_TASK PROMPT_:
Please reproduce the data below exactly, from the first line to the last.

*** Opening of SUPPLIED DATA ***

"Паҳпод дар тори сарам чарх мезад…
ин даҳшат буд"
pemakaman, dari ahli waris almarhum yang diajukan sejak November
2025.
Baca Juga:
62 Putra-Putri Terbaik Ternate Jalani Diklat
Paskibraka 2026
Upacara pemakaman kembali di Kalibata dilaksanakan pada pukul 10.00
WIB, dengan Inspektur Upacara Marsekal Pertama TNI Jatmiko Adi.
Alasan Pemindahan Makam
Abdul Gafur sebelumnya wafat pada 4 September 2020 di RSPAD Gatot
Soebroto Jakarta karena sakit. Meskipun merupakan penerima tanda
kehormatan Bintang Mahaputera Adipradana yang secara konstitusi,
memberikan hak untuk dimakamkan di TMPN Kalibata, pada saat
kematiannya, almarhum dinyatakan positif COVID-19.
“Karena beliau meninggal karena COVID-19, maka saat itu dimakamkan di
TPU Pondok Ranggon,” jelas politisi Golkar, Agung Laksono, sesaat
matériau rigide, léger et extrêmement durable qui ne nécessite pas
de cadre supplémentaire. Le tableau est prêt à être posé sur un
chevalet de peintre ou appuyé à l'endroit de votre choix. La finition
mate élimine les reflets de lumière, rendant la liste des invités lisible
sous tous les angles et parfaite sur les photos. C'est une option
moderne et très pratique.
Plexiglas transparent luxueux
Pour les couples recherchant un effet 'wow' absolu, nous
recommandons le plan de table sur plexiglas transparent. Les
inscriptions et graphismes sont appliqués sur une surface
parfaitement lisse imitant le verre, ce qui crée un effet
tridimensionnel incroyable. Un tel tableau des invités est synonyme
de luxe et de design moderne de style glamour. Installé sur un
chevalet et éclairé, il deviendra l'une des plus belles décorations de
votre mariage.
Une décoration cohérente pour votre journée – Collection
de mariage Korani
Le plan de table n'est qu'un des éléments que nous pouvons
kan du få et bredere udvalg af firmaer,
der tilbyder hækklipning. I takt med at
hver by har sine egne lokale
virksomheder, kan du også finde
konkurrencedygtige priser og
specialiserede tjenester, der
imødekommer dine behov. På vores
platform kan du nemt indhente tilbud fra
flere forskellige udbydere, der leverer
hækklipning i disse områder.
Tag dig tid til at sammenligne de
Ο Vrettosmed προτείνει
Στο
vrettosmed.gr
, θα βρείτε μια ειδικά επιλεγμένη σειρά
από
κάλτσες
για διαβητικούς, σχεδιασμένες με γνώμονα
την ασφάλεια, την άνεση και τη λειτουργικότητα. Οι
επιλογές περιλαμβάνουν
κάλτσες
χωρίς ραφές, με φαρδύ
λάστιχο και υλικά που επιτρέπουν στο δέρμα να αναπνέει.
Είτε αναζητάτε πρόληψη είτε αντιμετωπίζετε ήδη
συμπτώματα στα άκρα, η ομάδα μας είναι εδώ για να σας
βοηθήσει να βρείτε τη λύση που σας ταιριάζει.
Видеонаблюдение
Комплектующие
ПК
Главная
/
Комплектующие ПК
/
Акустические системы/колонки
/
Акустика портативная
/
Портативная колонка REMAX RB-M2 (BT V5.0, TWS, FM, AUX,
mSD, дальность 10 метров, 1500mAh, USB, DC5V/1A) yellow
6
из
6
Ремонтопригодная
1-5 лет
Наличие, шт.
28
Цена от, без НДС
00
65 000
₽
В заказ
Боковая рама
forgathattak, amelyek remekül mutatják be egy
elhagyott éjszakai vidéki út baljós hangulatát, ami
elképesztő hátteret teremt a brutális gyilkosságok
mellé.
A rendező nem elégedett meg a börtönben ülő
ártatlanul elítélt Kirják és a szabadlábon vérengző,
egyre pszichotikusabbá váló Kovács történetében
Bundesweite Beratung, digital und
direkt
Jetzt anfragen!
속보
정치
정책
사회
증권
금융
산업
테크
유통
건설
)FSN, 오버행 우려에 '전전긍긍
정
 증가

*** Close of SUPPLIED DATA ***

_TASK OUTPUT_:
"Паҳпод дар тори сарам чарх мезад…
ин даҳшат буд"
pemakaman, dari ahli waris almarhum yang diajukan sejak November
2025.
Baca Juga:
62 Putra-Putri Terbaik Ternate Jalani Diklat
Paskibraka 2026
Upacara pemakaman kembali di Kalibata dilaksanakan pada pukul 10.00
WIB, dengan Inspektur Upacara Marsekal Pertama TNI Jatmiko Adi.
Alasan Pemindahan Makam
Abdul Gafur sebelumnya wafat pada 4 September 2020 di RSPAD Gatot
Soebroto Jakarta karena sakit. Meskipun merupakan penerima tanda
kehormatan Bintang Mahaputera Adipradana yang secara konstitusi,
memberikan hak untuk dimakamkan di TMPN Kalibata, pada saat
kematiannya, almarhum dinyatakan positif COVID-19.
“Karena beliau meninggal karena COVID-19, maka saat itu dimakamkan di
TPU Pondok Ranggon,” jelas politisi Golkar, Agung Laksono, sesaat
matériau rigide, léger et extrêmement durable qui ne nécessite pas
de cadre supplémentaire. Le tableau est prêt à être posé sur un
chevalet de peintre ou appuyé à l'endroit de votre choix. La finition
mate élimine les reflets de lumière, rendant la liste des invités lisible
sous tous les angles et parfaite sur les photos. C'est une option
moderne et très pratique.
Plexiglas transparent luxueux
Pour les couples recherchant un effet 'wow' absolu, nous
recommandons le plan de table sur plexiglas transparent. Les
inscriptions et graphismes sont appliqués sur une surface
parfaitement lisse imitant le verre, ce qui crée un effet
tridimensionnel incroyable. Un tel tableau des invités est synonyme
de luxe et de design moderne de style glamour. Installé sur un
chevalet et éclairé, il deviendra l'une des plus belles décorations de
votre mariage.
Une décoration cohérente pour votre journée – Collection
de mariage Korani
Le plan de table n'est qu'un des éléments que nous pouvons
kan du få et bredere udvalg af firmaer,
der tilbyder hækklipning. I takt med at
hver by har sine egne lokale
virksomheder, kan du også finde
konkurrencedygtige priser og
specialiserede tjenester, der
imødekommer dine behov. På vores
platform kan du nemt indhente tilbud fra
flere forskellige udbydere, der leverer
hækklipning i disse områder.
Tag dig tid til at sammenligne de
Ο Vrettosmed προτείνει
Στο
vrettosmed.gr
, θα βρείτε μια ειδικά επιλεγμένη σειρά
από
κάλτσες
για διαβητικούς, σχεδιασμένες με γνώμονα
την ασφάλεια, την άνεση και τη λειτουργικότητα. Οι
επιλογές περιλαμβάνουν
κάλτσες
χωρίς ραφές, με φαρδύ
λάστιχο και υλικά που επιτρέπουν στο δέρμα να αναπνέει.
Είτε αναζητάτε πρόληψη είτε αντιμετωπίζετε ήδη
συμπτώματα στα άκρα, η ομάδα μας είναι εδώ για να σας
βοηθήσει να βρείτε τη λύση που σας ταιριάζει.
Видеонаблюдение
Комплектующие
ПК
Главная
/
Комплектующие ПК
/
Акустические системы/колонки
/
Акустика портативная
/
Портативная колонка REMAX RB-M2 (BT V5.0, TWS, FM, AUX,
mSD, дальность 10 метров, 1500mAh, USB, DC5V/1A) yellow
6
из
6
Ремонтопригодная
1-5 лет
Наличие, шт.
28
Цена от, без НДС
00
65 000
₽
В заказ
Боковая рама
forgathattak, amelyek remekül mutatják be egy
elhagyott éjszakai vidéki út baljós hangulatát, ami
elképesztő hátteret teremt a brutális gyilkosságok
mellé.
A rendező nem elégedett meg a börtönben ülő
ártatlanul elítélt Kirják és a szabadlábon vérengző,
egyre pszichotikusabbá váló Kovács történetében
Bundesweite Beratung, digital und
direkt
Jetzt anfragen!
속보
정치
정책
사회
증권
금융
산업
테크
유통
건설
)FSN, 오버행 우려에 '전전긍긍
정
 증가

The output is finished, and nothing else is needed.